#### [What you will do]
Output all the entries below. Each must match exactly.

#### [Records for this task]
━━━━━━━━━━━━━━━━━━━━━━━━━━━━━━
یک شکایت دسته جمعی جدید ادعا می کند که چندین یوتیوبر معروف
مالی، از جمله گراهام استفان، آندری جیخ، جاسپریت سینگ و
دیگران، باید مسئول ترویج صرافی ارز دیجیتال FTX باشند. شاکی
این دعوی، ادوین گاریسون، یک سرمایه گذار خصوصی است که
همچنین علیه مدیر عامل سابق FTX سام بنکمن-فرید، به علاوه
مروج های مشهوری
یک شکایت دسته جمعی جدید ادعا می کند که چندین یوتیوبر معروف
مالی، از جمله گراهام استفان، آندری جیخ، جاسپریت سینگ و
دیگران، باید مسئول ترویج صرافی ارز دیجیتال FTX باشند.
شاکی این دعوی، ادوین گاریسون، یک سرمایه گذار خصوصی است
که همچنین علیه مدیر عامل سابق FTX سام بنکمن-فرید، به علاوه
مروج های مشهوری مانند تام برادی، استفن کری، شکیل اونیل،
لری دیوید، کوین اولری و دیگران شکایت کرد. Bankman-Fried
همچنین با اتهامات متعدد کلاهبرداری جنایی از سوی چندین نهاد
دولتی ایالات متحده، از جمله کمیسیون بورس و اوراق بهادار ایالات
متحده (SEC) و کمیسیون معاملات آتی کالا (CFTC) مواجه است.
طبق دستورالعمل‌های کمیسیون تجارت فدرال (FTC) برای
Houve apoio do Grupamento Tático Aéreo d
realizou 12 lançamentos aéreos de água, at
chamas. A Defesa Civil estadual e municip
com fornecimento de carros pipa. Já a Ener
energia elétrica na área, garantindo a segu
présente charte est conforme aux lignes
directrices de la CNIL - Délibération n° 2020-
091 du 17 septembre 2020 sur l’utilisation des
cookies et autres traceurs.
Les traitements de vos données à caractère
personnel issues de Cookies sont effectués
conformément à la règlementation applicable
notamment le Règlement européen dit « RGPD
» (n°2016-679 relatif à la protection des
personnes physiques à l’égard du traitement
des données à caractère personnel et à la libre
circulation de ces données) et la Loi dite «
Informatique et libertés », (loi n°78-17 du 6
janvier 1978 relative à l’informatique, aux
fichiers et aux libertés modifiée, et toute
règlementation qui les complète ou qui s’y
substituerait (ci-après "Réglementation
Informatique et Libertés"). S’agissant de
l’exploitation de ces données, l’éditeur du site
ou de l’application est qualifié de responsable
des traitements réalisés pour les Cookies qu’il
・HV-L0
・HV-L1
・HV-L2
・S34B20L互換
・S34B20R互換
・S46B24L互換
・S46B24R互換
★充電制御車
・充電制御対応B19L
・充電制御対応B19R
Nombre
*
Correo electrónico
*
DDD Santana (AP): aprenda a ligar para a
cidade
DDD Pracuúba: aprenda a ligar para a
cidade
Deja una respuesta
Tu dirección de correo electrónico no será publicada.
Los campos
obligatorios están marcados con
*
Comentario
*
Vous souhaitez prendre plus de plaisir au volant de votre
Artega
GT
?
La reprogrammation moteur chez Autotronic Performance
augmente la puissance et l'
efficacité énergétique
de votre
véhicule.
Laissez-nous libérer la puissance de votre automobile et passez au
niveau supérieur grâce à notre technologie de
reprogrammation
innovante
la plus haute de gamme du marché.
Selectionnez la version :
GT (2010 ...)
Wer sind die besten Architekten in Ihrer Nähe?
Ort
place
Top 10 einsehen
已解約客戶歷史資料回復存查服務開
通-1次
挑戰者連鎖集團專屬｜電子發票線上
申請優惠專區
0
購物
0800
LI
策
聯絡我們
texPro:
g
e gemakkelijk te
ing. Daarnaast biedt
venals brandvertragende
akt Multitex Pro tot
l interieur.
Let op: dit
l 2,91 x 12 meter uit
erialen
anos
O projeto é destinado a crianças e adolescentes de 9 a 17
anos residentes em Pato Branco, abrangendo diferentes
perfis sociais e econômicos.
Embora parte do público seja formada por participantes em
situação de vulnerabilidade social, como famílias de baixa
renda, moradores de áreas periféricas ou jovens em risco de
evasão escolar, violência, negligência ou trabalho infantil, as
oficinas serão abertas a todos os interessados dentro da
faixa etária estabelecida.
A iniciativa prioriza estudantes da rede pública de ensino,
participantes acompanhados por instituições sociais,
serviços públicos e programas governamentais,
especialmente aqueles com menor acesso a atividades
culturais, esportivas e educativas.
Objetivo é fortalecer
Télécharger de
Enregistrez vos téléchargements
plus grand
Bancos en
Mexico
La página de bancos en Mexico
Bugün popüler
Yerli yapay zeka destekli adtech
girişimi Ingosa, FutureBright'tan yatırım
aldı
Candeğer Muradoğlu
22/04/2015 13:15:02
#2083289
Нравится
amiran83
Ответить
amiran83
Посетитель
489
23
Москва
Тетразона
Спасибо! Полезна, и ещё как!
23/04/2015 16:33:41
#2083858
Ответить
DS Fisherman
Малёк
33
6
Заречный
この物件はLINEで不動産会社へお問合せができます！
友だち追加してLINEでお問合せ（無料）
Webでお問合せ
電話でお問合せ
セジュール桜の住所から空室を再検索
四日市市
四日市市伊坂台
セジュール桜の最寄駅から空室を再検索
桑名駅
━━━━━━━━━━━━━━━━━━━━━━━━━━━━━━
#### [Exercise solution]
یک شکایت دسته جمعی جدید ادعا می کند که چندین یوتیوبر معروف
مالی، از جمله گراهام استفان، آندری جیخ، جاسپریت سینگ و
دیگران، باید مسئول ترویج صرافی ارز دیجیتال FTX باشند. شاکی
این دعوی، ادوین گاریسون، یک سرمایه گذار خصوصی است که
همچنین علیه مدیر عامل سابق FTX سام بنکمن-فرید، به علاوه
مروج های مشهوری
یک شکایت دسته جمعی جدید ادعا می کند که چندین یوتیوبر معروف
مالی، از جمله گراهام استفان، آندری جیخ، جاسپریت سینگ و
دیگران، باید مسئول ترویج صرافی ارز دیجیتال FTX باشند.
شاکی این دعوی، ادوین گاریسون، یک سرمایه گذار خصوصی است
که همچنین علیه مدیر عامل سابق FTX سام بنکمن-فرید، به علاوه
مروج های مشهوری مانند تام برادی، استفن کری، شکیل اونیل،
لری دیوید، کوین اولری و دیگران شکایت کرد. Bankman-Fried
همچنین با اتهامات متعدد کلاهبرداری جنایی از سوی چندین نهاد
دولتی ایالات متحده، از جمله کمیسیون بورس و اوراق بهادار ایالات
متحده (SEC) و کمیسیون معاملات آتی کالا (CFTC) مواجه است.
طبق دستورالعمل‌های کمیسیون تجارت فدرال (FTC) برای
Houve apoio do Grupamento Tático Aéreo d
realizou 12 lançamentos aéreos de água, at
chamas. A Defesa Civil estadual e municip
com fornecimento de carros pipa. Já a Ener
energia elétrica na área, garantindo a segu
présente charte est conforme aux lignes
directrices de la CNIL - Délibération n° 2020-
091 du 17 septembre 2020 sur l’utilisation des
cookies et autres traceurs.
Les traitements de vos données à caractère
personnel issues de Cookies sont effectués
conformément à la règlementation applicable
notamment le Règlement européen dit « RGPD
» (n°2016-679 relatif à la protection des
personnes physiques à l’égard du traitement
des données à caractère personnel et à la libre
circulation de ces données) et la Loi dite «
Informatique et libertés », (loi n°78-17 du 6
janvier 1978 relative à l’informatique, aux
fichiers et aux libertés modifiée, et toute
règlementation qui les complète ou qui s’y
substituerait (ci-après "Réglementation
Informatique et Libertés"). S’agissant de
l’exploitation de ces données, l’éditeur du site
ou de l’application est qualifié de responsable
des traitements réalisés pour les Cookies qu’il
・HV-L0
・HV-L1
・HV-L2
・S34B20L互換
・S34B20R互換
・S46B24L互換
・S46B24R互換
★充電制御車
・充電制御対応B19L
・充電制御対応B19R
Nombre
*
Correo electrónico
*
DDD Santana (AP): aprenda a ligar para a
cidade
DDD Pracuúba: aprenda a ligar para a
cidade
Deja una respuesta
Tu dirección de correo electrónico no será publicada.
Los campos
obligatorios están marcados con
*
Comentario
*
Vous souhaitez prendre plus de plaisir au volant de votre
Artega
GT
?
La reprogrammation moteur chez Autotronic Performance
augmente la puissance et l'
efficacité énergétique
de votre
véhicule.
Laissez-nous libérer la puissance de votre automobile et passez au
niveau supérieur grâce à notre technologie de
reprogrammation
innovante
la plus haute de gamme du marché.
Selectionnez la version :
GT (2010 ...)
Wer sind die besten Architekten in Ihrer Nähe?
Ort
place
Top 10 einsehen
已解約客戶歷史資料回復存查服務開
通-1次
挑戰者連鎖集團專屬｜電子發票線上
申請優惠專區
0
購物
0800
LI
策
聯絡我們
texPro:
g
e gemakkelijk te
ing. Daarnaast biedt
venals brandvertragende
akt Multitex Pro tot
l interieur.
Let op: dit
l 2,91 x 12 meter uit
erialen
anos
O projeto é destinado a crianças e adolescentes de 9 a 17
anos residentes em Pato Branco, abrangendo diferentes
perfis sociais e econômicos.
Embora parte do público seja formada por participantes em
situação de vulnerabilidade social, como famílias de baixa
renda, moradores de áreas periféricas ou jovens em risco de
evasão escolar, violência, negligência ou trabalho infantil, as
oficinas serão abertas a todos os interessados dentro da
faixa etária estabelecida.
A iniciativa prioriza estudantes da rede pública de ensino,
participantes acompanhados por instituições sociais,
serviços públicos e programas governamentais,
especialmente aqueles com menor acesso a atividades
culturais, esportivas e educativas.
Objetivo é fortalecer
Télécharger de
Enregistrez vos téléchargements
plus grand
Bancos en
Mexico
La página de bancos en Mexico
Bugün popüler
Yerli yapay zeka destekli adtech
girişimi Ingosa, FutureBright'tan yatırım
aldı
Candeğer Muradoğlu
22/04/2015 13:15:02
#2083289
Нравится
amiran83
Ответить
amiran83
Посетитель
489
23
Москва
Тетразона
Спасибо! Полезна, и ещё как!
23/04/2015 16:33:41
#2083858
Ответить
DS Fisherman
Малёк
33
6
Заречный
この物件はLINEで不動産会社へお問合せができます！
友だち追加してLINEでお問合せ（無料）
Webでお問合せ
電話でお問合せ
セジュール桜の住所から空室を再検索
四日市市
四日市市伊坂台
セジュール桜の最寄駅から空室を再検索
桑名駅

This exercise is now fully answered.